Recorded data:
BEGIN
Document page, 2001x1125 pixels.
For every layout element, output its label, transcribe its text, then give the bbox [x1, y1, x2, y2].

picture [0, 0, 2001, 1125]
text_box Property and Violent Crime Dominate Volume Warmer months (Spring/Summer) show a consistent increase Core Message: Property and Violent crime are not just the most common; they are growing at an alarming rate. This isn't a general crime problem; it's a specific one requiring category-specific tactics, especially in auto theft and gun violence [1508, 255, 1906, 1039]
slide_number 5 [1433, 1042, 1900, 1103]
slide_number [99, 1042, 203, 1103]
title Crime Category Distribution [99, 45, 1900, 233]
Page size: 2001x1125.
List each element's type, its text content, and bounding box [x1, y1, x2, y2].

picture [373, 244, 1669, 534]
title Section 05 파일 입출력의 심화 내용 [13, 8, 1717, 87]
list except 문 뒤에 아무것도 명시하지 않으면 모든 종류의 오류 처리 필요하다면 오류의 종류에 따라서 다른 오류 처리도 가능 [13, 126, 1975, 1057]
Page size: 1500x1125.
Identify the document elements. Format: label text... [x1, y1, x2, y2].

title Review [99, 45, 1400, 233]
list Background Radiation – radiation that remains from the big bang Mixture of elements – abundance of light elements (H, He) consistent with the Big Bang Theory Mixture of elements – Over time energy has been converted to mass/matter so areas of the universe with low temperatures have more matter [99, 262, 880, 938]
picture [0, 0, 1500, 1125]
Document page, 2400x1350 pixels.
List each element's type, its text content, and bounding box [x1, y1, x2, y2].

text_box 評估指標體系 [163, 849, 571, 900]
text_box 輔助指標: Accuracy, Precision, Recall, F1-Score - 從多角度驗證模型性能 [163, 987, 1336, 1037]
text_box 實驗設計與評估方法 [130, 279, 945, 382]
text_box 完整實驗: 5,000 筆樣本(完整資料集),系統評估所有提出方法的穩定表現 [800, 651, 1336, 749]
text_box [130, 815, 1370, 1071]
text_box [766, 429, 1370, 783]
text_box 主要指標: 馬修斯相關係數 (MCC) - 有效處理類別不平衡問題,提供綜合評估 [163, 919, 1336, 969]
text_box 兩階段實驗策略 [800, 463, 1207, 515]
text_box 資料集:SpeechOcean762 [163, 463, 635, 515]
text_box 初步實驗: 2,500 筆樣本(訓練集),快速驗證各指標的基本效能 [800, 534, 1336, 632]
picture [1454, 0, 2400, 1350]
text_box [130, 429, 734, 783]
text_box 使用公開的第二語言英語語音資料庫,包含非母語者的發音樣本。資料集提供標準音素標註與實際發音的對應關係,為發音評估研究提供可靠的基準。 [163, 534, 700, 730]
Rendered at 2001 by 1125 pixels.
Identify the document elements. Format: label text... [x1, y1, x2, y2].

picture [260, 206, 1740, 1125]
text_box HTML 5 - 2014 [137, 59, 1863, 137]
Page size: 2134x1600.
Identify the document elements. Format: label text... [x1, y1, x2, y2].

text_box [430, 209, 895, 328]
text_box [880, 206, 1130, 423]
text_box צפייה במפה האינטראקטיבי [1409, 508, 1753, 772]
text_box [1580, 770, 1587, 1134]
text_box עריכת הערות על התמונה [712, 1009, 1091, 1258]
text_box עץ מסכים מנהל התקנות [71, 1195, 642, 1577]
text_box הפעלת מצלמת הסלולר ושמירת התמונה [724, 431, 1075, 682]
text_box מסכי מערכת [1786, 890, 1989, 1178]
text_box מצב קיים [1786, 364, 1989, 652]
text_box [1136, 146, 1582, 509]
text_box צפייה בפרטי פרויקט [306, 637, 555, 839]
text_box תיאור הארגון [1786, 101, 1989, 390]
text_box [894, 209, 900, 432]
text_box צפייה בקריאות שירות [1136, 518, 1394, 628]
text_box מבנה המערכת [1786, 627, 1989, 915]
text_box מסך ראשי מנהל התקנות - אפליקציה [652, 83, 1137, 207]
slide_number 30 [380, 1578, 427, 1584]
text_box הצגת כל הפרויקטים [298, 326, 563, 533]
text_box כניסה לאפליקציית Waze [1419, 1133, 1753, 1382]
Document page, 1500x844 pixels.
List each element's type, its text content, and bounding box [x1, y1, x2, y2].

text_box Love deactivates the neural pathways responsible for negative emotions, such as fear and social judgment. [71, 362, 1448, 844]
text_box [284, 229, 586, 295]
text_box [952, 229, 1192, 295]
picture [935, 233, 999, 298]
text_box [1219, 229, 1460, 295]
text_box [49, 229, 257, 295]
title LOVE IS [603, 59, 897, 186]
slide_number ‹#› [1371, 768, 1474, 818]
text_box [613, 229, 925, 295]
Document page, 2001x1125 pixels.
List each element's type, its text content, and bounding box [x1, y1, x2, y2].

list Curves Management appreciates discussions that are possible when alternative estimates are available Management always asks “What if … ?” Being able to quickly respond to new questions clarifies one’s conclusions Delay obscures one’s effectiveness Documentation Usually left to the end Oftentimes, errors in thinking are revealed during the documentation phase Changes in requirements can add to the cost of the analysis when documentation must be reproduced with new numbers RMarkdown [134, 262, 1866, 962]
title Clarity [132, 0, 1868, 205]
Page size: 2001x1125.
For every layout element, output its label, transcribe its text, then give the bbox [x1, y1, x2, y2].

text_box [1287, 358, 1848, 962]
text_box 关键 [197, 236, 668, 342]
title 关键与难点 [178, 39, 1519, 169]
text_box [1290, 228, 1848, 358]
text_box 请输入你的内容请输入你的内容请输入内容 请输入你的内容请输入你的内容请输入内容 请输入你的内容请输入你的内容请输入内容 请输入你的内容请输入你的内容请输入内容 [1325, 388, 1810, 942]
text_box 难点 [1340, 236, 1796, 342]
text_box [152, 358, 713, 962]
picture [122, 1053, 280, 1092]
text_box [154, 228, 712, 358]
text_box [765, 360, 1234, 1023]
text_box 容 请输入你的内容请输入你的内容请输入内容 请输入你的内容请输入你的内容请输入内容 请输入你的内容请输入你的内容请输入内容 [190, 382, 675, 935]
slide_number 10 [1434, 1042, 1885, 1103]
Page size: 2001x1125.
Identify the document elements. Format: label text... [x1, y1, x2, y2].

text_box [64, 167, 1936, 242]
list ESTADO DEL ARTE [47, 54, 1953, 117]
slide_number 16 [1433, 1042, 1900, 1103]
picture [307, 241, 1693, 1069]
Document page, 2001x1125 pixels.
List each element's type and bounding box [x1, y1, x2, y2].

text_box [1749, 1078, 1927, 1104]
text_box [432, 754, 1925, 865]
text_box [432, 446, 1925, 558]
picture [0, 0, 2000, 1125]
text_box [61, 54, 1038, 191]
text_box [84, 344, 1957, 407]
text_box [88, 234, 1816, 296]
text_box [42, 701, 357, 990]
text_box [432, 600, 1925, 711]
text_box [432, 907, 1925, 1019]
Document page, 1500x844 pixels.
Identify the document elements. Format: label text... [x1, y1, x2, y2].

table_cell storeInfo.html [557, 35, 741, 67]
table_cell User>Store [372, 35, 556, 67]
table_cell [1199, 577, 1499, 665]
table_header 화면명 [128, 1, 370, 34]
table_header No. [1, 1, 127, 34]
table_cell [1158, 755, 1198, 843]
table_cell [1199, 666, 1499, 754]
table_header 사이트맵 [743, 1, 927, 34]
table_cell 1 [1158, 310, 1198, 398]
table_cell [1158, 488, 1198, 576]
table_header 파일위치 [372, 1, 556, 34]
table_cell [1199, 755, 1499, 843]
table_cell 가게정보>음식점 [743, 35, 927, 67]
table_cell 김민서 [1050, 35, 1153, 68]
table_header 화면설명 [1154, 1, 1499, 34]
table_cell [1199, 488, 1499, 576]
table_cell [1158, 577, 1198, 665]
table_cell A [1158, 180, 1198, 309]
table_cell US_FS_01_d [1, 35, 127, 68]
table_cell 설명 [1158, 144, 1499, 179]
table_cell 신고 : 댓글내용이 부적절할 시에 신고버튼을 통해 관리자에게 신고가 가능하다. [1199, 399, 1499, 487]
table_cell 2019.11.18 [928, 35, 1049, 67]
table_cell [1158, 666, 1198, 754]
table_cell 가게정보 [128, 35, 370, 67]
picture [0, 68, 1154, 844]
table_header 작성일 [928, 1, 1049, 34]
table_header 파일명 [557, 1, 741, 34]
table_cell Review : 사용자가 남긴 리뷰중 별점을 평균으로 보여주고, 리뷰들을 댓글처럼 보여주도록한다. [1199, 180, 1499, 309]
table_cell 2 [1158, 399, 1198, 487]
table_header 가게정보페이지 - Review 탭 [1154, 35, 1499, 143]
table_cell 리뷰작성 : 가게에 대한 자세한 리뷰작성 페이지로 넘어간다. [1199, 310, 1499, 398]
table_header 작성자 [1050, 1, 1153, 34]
END
(DESCRIPTION OF THE TASK) Each line from the first line of the entries up to and including the line containing "Document page, 2400x1350 pixels." should be transcribed exactly, with all other lines left out.

(OUTPUT FOR THIS EXERCISE)
Document page, 2001x1125 pixels.
For every layout element, output its label, transcribe its text, then give the bbox [x1, y1, x2, y2].

picture [0, 0, 2001, 1125]
text_box Property and Violent Crime Dominate Volume Warmer months (Spring/Summer) show a consistent increase Core Message: Property and Violent crime are not just the most common; they are growing at an alarming rate. This isn't a general crime problem; it's a specific one requiring category-specific tactics, especially in auto theft and gun violence [1508, 255, 1906, 1039]
slide_number 5 [1433, 1042, 1900, 1103]
slide_number [99, 1042, 203, 1103]
title Crime Category Distribution [99, 45, 1900, 233]
Page size: 2001x1125.
List each element's type, its text content, and bounding box [x1, y1, x2, y2].

picture [373, 244, 1669, 534]
title Section 05 파일 입출력의 심화 내용 [13, 8, 1717, 87]
list except 문 뒤에 아무것도 명시하지 않으면 모든 종류의 오류 처리 필요하다면 오류의 종류에 따라서 다른 오류 처리도 가능 [13, 126, 1975, 1057]
Page size: 1500x1125.
Identify the document elements. Format: label text... [x1, y1, x2, y2].

title Review [99, 45, 1400, 233]
list Background Radiation – radiation that remains from the big bang Mixture of elements – abundance of light elements (H, He) consistent with the Big Bang Theory Mixture of elements – Over time energy has been converted to mass/matter so areas of the universe with low temperatures have more matter [99, 262, 880, 938]
picture [0, 0, 1500, 1125]
Document page, 2400x1350 pixels.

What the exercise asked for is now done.